Marek’s disease herpesvirus vaccines integrate into chicken host chromosomes yet lack a virus-host phenotype associated with oncogenic transformation

Authors: MCPHERSON, MARLA - University Of California; Cheng, Hans; DELANY, MARY - University Of California

Submitted to: Vaccine
Publication Type: Peer Reviewed Journal
Publication Acceptance Date: 9/23/2016
Publication Date: 10/5/2016
Publication URL: http://handle.nal.usda.gov/10113/63281
Citation: McPherson, M.C., Cheng, H.H., Delany, M.E. 2016. Marek’s disease herpesvirus vaccines integrate into chicken host chromosomes yet lack a virus-host phenotype associated with oncogenic transformation. Vaccine. 34(46):5554-5561. doi:10.1016/j.vaccine.2016.09.051.

Interpretive Summary: Vaccines are the primary method for controlling Marek’s disease (MD), a lymphoproliferative disease of chickens caused by an highly oncogenic herpesvirus. Despite 40+ years of widespread vaccination in commercial poultry flocks, the mechanisms of immunity is not known. In this effort, the viral integration profiles of commonly used MD vaccines were examined and found to integrate near chicken host telomeres very early after infection, which is similar to virulent viruses. This results proves that viral integration is not sufficient to cause neoplastic transformation in chickens, and has implications on how to improve vaccinal efficacy.

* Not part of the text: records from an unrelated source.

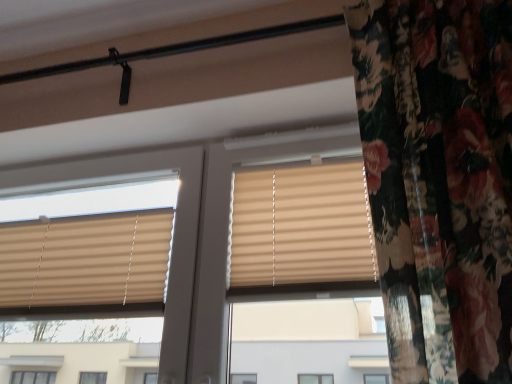
Locate an element on the screen. This screenshot has width=512, height=384. beige pleated blinds at upper left is located at coordinates (86, 260).

This screenshot has width=512, height=384. Describe the element at coordinates (86, 260) in the screenshot. I see `beige pleated blinds at upper left` at that location.

Identify the location of beige fabric blinds at center. This screenshot has width=512, height=384. (301, 226).

What do you see at coordinates (301, 226) in the screenshot? The image size is (512, 384). I see `beige fabric blinds at center` at bounding box center [301, 226].

The image size is (512, 384). In order to click on beige pleated blinds at upper left in this screenshot , I will do `click(86, 260)`.

Would you say beige fabric blinds at center is to the left or to the right of beige pleated blinds at upper left in the picture?

From the image, it's evident that beige fabric blinds at center is to the right of beige pleated blinds at upper left.

In the image, is beige fabric blinds at center positioned in front of or behind beige pleated blinds at upper left?

Clearly, beige fabric blinds at center is in front of beige pleated blinds at upper left.

Which is closer to the camera, (335, 231) or (145, 300)?

Clearly, point (335, 231) is closer to the camera than point (145, 300).

From the image's perspective, who appears lower, beige fabric blinds at center or beige pleated blinds at upper left?

beige pleated blinds at upper left.

From a real-world perspective, is beige fabric blinds at center physically above beige pleated blinds at upper left?

Yes, from a real-world perspective, beige fabric blinds at center is above beige pleated blinds at upper left.

Considering the relative sizes of beige fabric blinds at center and beige pleated blinds at upper left in the image provided, is beige fabric blinds at center wider than beige pleated blinds at upper left?

No.

Is beige fabric blinds at center shorter than beige pleated blinds at upper left?

No.

Considering the sizes of beige fabric blinds at center and beige pleated blinds at upper left in the image, is beige fabric blinds at center bigger or smaller than beige pleated blinds at upper left?

In the image, beige fabric blinds at center appears to be smaller than beige pleated blinds at upper left.

Is beige fabric blinds at center outside of beige pleated blinds at upper left?

beige fabric blinds at center lies outside beige pleated blinds at upper left's area.

Is beige fabric blinds at center in contact with beige pleated blinds at upper left?

No, beige fabric blinds at center is not with beige pleated blinds at upper left.

In the scene shown: Could you tell me if beige fabric blinds at center is facing beige pleated blinds at upper left?

No, beige fabric blinds at center is not facing towards beige pleated blinds at upper left.

What's the angular difference between beige fabric blinds at center and beige pleated blinds at upper left's facing directions?

There is a 4.7e-05-degree angle between the facing directions of beige fabric blinds at center and beige pleated blinds at upper left.

Where is `window blind located below the beige fabric blinds at center (from the image's perspective)`? Image resolution: width=512 pixels, height=384 pixels. window blind located below the beige fabric blinds at center (from the image's perspective) is located at coordinates (86, 260).

From the picture: Considering the relative positions of beige pleated blinds at upper left and beige fabric blinds at center in the image provided, is beige pleated blinds at upper left to the left or to the right of beige fabric blinds at center?

Based on their positions, beige pleated blinds at upper left is located to the left of beige fabric blinds at center.

Is beige pleated blinds at upper left positioned behind beige fabric blinds at center?

Yes, beige pleated blinds at upper left is further from the camera.

Is point (9, 242) positioned behind point (344, 171)?

That is True.

From the picture: From the image's perspective, is beige pleated blinds at upper left above beige fabric blinds at center?

No, from the image's perspective, beige pleated blinds at upper left is not on top of beige fabric blinds at center.

From a real-world perspective, is beige pleated blinds at upper left above or below beige fabric blinds at center?

beige pleated blinds at upper left is situated lower than beige fabric blinds at center in the real world.

Considering the sizes of beige pleated blinds at upper left and beige fabric blinds at center in the image, is beige pleated blinds at upper left wider or thinner than beige fabric blinds at center?

Clearly, beige pleated blinds at upper left has more width compared to beige fabric blinds at center.

Considering the relative sizes of beige pleated blinds at upper left and beige fabric blinds at center in the image provided, is beige pleated blinds at upper left taller than beige fabric blinds at center?

No, beige pleated blinds at upper left is not taller than beige fabric blinds at center.

Based on their sizes in the image, would you say beige pleated blinds at upper left is bigger or smaller than beige fabric blinds at center?

Clearly, beige pleated blinds at upper left is larger in size than beige fabric blinds at center.

In the scene shown: Is beige fabric blinds at center a part of beige pleated blinds at upper left?

No, beige fabric blinds at center is not surrounded by beige pleated blinds at upper left.

Can you see beige pleated blinds at upper left touching beige fabric blinds at center?

beige pleated blinds at upper left and beige fabric blinds at center are clearly separated.

Could you tell me if beige pleated blinds at upper left is facing beige fabric blinds at center?

No, beige pleated blinds at upper left is not aimed at beige fabric blinds at center.

What are the coordinates of `window blind lying on the left of beige fabric blinds at center` in the screenshot? It's located at (86, 260).

The image size is (512, 384). What are the coordinates of `window blind below the beige fabric blinds at center (from the image's perspective)` in the screenshot? It's located at (86, 260).

This screenshot has width=512, height=384. I want to click on window blind behind the beige fabric blinds at center, so click(x=86, y=260).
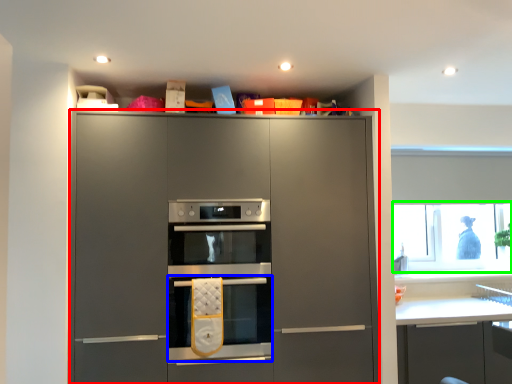
Question: Which object is positioned farthest from cabinetry (highlighted by a red box)? Select from oven (highlighted by a blue box) and window screen (highlighted by a green box).

Choices:
 (A) oven
 (B) window screen

Answer: (B)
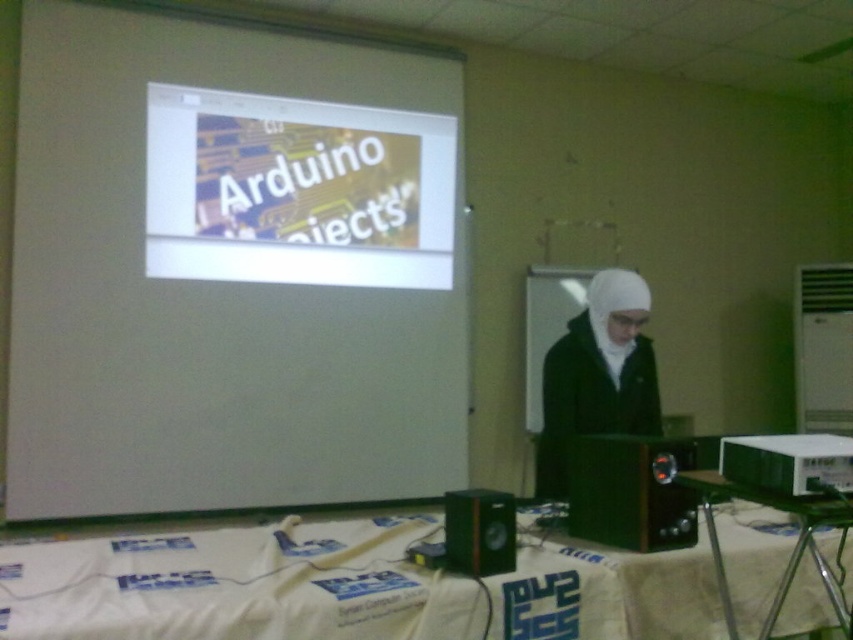
Question: Is white matte projector screen at upper center behind black plastic speaker at lower center?

Choices:
 (A) yes
 (B) no

Answer: (A)

Question: Which object is the farthest from the white plastic projector at lower right?

Choices:
 (A) white matte projector screen at upper center
 (B) white matte projection screen at upper left

Answer: (A)

Question: Where is metallic black speaker at lower right located in relation to black plastic speaker at lower center in the image?

Choices:
 (A) left
 (B) right

Answer: (B)

Question: Which point appears closest to the camera in this image?

Choices:
 (A) (485, 570)
 (B) (642, 404)
 (C) (247, 227)
 (D) (390, 164)

Answer: (A)

Question: Observing the image, what is the correct spatial positioning of white matte projection screen at upper left in reference to black plastic speaker at lower center?

Choices:
 (A) below
 (B) above

Answer: (B)

Question: Among these points, which one is nearest to the camera?

Choices:
 (A) (351, 116)
 (B) (846, 472)
 (C) (457, 540)

Answer: (B)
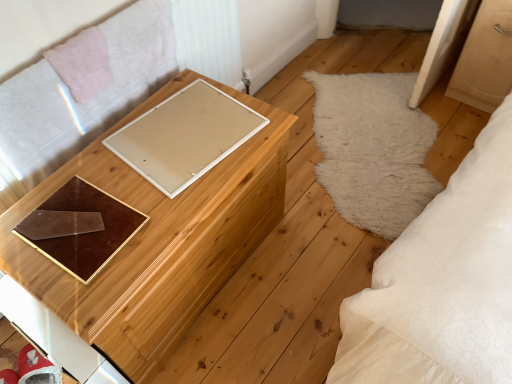
Locate an element on the screen. This screenshot has height=384, width=512. free location above brown glossy tray at center (from a real-world perspective) is located at coordinates (72, 223).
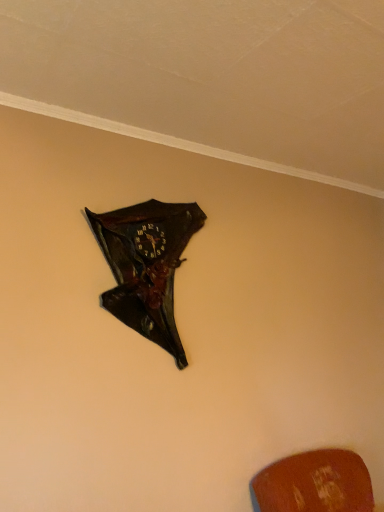
Image resolution: width=384 pixels, height=512 pixels. Find the location of `dark brown leather wall clock at upper center`. dark brown leather wall clock at upper center is located at coordinates (147, 265).

Measure the distance between dark brown leather wall clock at upper center and camera.

A distance of 5.35 feet exists between dark brown leather wall clock at upper center and camera.

What do you see at coordinates (147, 265) in the screenshot?
I see `dark brown leather wall clock at upper center` at bounding box center [147, 265].

The width and height of the screenshot is (384, 512). In order to click on dark brown leather wall clock at upper center in this screenshot , I will do `click(147, 265)`.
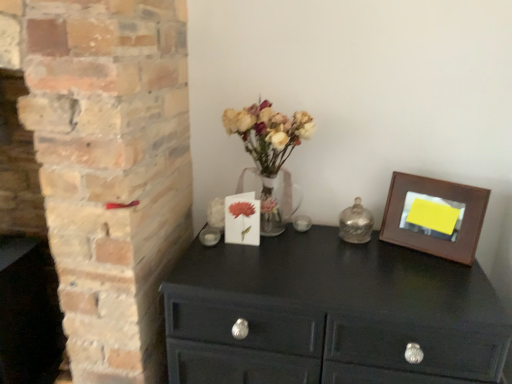
Question: Can you see matte black chest of drawers at center touching brown wooden picture frame at upper right?

Choices:
 (A) no
 (B) yes

Answer: (A)

Question: Is matte black chest of drawers at center facing away from brown wooden picture frame at upper right?

Choices:
 (A) yes
 (B) no

Answer: (B)

Question: Is matte black chest of drawers at center to the left of brown wooden picture frame at upper right from the viewer's perspective?

Choices:
 (A) yes
 (B) no

Answer: (A)

Question: Is matte black chest of drawers at center shorter than brown wooden picture frame at upper right?

Choices:
 (A) no
 (B) yes

Answer: (A)

Question: Could brown wooden picture frame at upper right be considered to be inside matte black chest of drawers at center?

Choices:
 (A) no
 (B) yes

Answer: (A)

Question: Does matte black chest of drawers at center have a greater width compared to brown wooden picture frame at upper right?

Choices:
 (A) no
 (B) yes

Answer: (B)

Question: Is translucent glass vase at center facing towards brown wooden picture frame at upper right?

Choices:
 (A) yes
 (B) no

Answer: (B)

Question: Is translucent glass vase at center positioned with its back to brown wooden picture frame at upper right?

Choices:
 (A) no
 (B) yes

Answer: (A)

Question: Is translucent glass vase at center further to the viewer compared to brown wooden picture frame at upper right?

Choices:
 (A) yes
 (B) no

Answer: (B)

Question: Can you confirm if translucent glass vase at center is thinner than brown wooden picture frame at upper right?

Choices:
 (A) no
 (B) yes

Answer: (A)

Question: From a real-world perspective, is translucent glass vase at center positioned under brown wooden picture frame at upper right based on gravity?

Choices:
 (A) no
 (B) yes

Answer: (A)

Question: Is translucent glass vase at center shorter than brown wooden picture frame at upper right?

Choices:
 (A) no
 (B) yes

Answer: (A)

Question: Is matte black chest of drawers at center oriented away from shiny metallic bell at center-right?

Choices:
 (A) yes
 (B) no

Answer: (B)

Technical Abstract: Marek's disease (MD) is a lymphotrophic and oncogenic disease of chickens that can lead to death in susceptible and unimmunized host birds. The causative pathogen, Marek's disease virus (MDV), a highly oncogenic alphaherpesvirus, integrates into host genome near the telomeres during viral latency and is thought to be necessary for host cellular transformation. MD occurrence is presently controlled across the globe by biosecurity, selective breeding for enhanced MD genetic resistance, and widespread vaccination of flocks using attenuated MDV or related viruses. Despite over 40 years of usage, the specific mechanism(s) of MD vaccine-related immunity and the anti-tumor effect of vaccination are not known. We investigated the cytogenomic interactions of commonly used MD vaccine strains of all three serotypes (HVT, SB-1, and Rispens) with the host and sought to determine if all were capable of host genome integration and if so, then where? Here we present the chromosomal association and integration profiles of the three vaccine strains, established for the first time in MD research. Our cytogenetic data provide evidence that the all MD vaccine strains tested can integrate at the chicken host telomeres as early as 1 day after vaccination in lymphoid tissue similar to the oncogenic strains, but do not establish the specific, transformation-associated viral phenotype observed for oncogenic viruses during early infection. Our results collectively provide an updated model of MD vaccine trends in the spleen of host birds and may lead to an improved understanding of vaccinal immunity and mechanisms. Based on these results, physical integration of the MDV genome into host telomeres along with a cease of viral replication appears to have a cooperative implication in MDV’s ability to induce oncogenic transformation.